Further, housing construction has not meaningfully constricted at all. The below graph shows the leading metric of housing permits (another “official” component of the LEI, right scale), together with housing units under construction (gold, *1.2 for scale, right scale), and also real GDP q/q (red, left scale):

Housing permits declined -30% after the Fed began tightening, which has normally been enough to trigger a recession. *BUT* the actual measure of economic activity, housing units under construction, has barely turned down at all. In comparison to past downturns, where typically it had fallen at least 10%, and more often 20%, before a recession had begun, as of last month it was only 2% off peak!

The only other two occasions where housing permits declined comparably with no recession ensuing - 1966 and 1986 - real gross domestic product increased robustly. This was similarly the case in 2023.

An important reason is the other historical reason proppin up expansions: stimulative government spending. Here’s the historical record comparing fiscal surpluses vs. deficits:

Note the abrupt end of stimulative spending in 1937, normally thought to have been the prime driver of the steep 1938 recession. Note also the big “Great Society” stimulative spending in 1966-68, when a downturn was averted (indeed, although not shown in the first graph above, there was an inverted yield curve then as well). Needless to say, there as been a great deal of stimulative fiscal spending since 2020 as well.
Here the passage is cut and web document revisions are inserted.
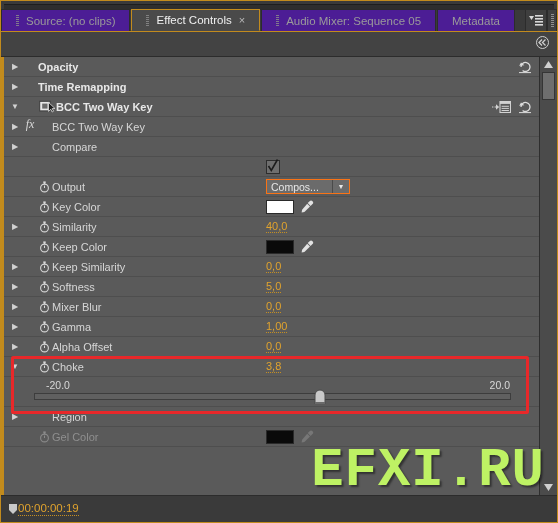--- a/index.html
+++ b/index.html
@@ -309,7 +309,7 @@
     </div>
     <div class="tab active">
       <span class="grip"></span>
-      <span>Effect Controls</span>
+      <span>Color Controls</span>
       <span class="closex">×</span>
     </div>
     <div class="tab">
Fed tightening typically works by constricting demand. Both government stimulus and the unkinking of supply chains work to stimulate supply. 

All of which leads to the conclusion that, while manufacturing has reacted to the tightening, the *real* measure of construction activity has not, or not sufficiently to be recessionary.

Tomorrow housing permits, starts, and units under construction will all be updated. Unless there is a sharp decline in units under construction, there is no short term recession signal at all.